Sporting Shooter vet Vicky Payne explains how to keep your dog cool in the summer heat

credit: Nick Ridley

The weather is lovely as I’m writing this – I’m hoping it hasn’t taken a turn for the worse by the time you are reading it. Unfortunately we’ve already had dogs in the clinic with signs of heatstroke and I fear there will be more unless we take action.

Dogs have a normal body temperature of about 38.5°c and they are able to maintain it in hot conditions mainly through panting, as they can only sweat through their foot pads. Dogs will also seek shade and water if they are becoming too hot. If their temperature rises above 41°c they are at risk of serious illness and death.
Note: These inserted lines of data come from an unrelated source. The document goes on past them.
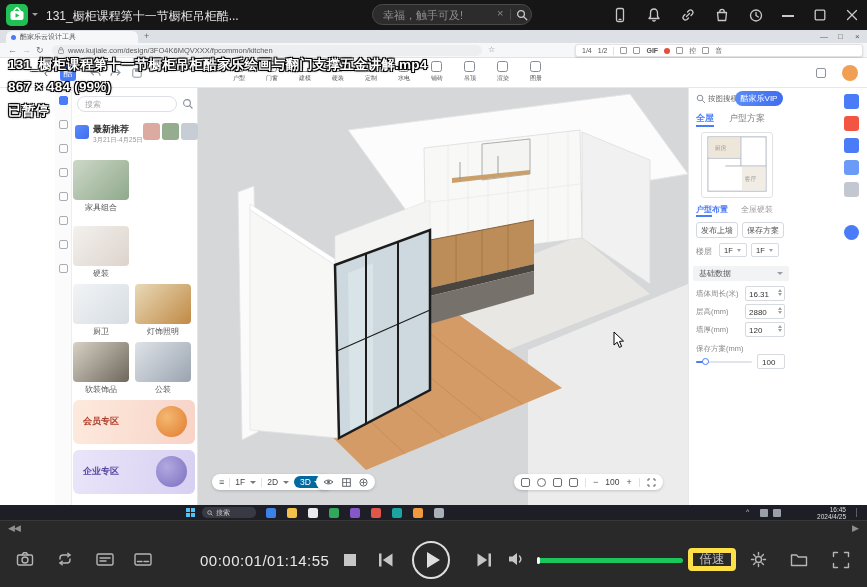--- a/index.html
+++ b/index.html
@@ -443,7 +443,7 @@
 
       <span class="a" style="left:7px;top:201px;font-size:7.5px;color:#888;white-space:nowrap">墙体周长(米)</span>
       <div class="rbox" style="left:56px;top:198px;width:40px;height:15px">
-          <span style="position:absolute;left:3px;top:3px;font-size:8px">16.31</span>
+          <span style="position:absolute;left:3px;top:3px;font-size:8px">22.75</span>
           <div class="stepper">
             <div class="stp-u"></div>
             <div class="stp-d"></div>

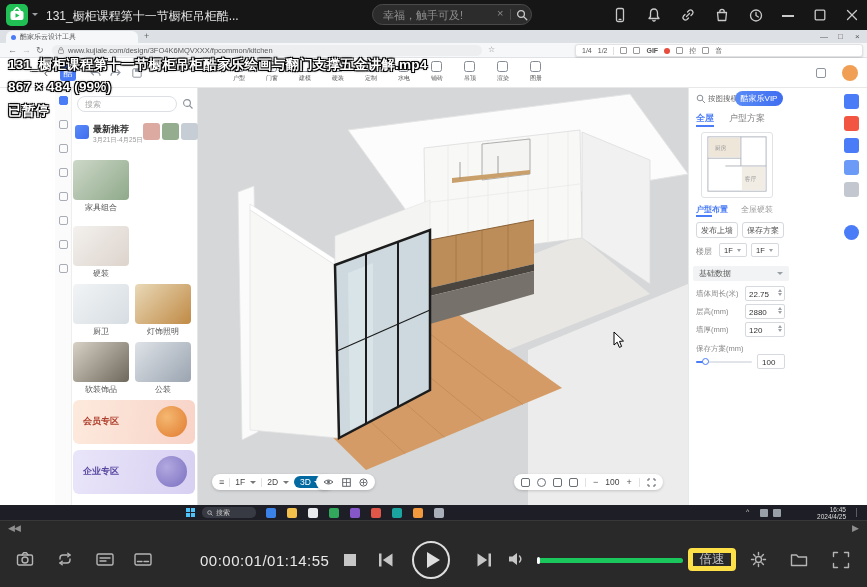--- a/index.html
+++ b/index.html
@@ -56,7 +56,7 @@
 .pbar{position:absolute;left:0;top:520px;width:867px;height:67px;background:#292929;border-top:1px solid #383838}
 .mini{position:absolute;top:2px;font-size:9px;color:#8e8e8e;letter-spacing:-1px}
 .ptime{position:absolute;left:200px;top:31px;font-size:15px;color:#e8e8e8;letter-spacing:.5px}
-.speed{position:absolute;left:688px;top:27px;width:48px;height:23px;border:5px solid #fde047;border-radius:4px;color:#c6c6c6;font-size:12.5px;display:flex;align-items:center;justify-content:center}
+.speed{position:absolute;left:688px;top:27px;width:48px;height:23px;border:1px solid #fde047;border-radius:4px;color:#c6c6c6;font-size:12.5px;display:flex;align-items:center;justify-content:center}
 </style>
 </head>
 <body>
The most well-known cause of heat stroke (or hyperthermia) is dogs being left inside cars. Even with a bowl of water and a window open, the temperature inside a car will rise rapidly on a sunny day, even if the outside temperature is low. Avoiding leaving your dogs in the car if at all possible and if you must for short periods, ensure the car is in the shade and check back every 15 minutes at most.

We have also seen heatstroke cases in dogs left in conservatories, sun rooms and caravans, dogs which have been left in a garden without shade and those that have been exercised in warm weather. Gundogs are at particular risk of overheating when working as their desire to hunt and retrieve can overcome their need to stop and pant, to lie down in shade or to find some water.

Initial symptoms of heatstroke include restlessness, excessive panting and a high heart rate. The dog may then seem weak or confused before collapsing or even fitting. If not treated urgently the dog will die.

If you suspect early heatstroke, the best first aid is to cool the dog down. Running water is ideal but if it isn’t available, cold, wet towels on the groin and ‘armpits’ of the dog are the next best thing. Conscious dogs should be encouraged to drink small amounts of tepid water; cold water can cause stomach cramps. In more severe cases veterinary treatment will be required, but do anything you can to cool the dog on the way to the vet. Even cases which initially seem to recover can suffer severe illness and organ failure.

It is far better to avoid heatstroke than to treat it, so always take care to provide your dogs with shade both in their kennels and when out at game fairs, working tests, doing the shoot chores and on early season days. Ensure you take sufficient water with you to avoid the dog drinking out of muddy puddles and consider taking a wet towelling rug (I freeze mine overnight so it is cool when I need it at a competition or training day) or one of the special cooling rugs used by agility competitors.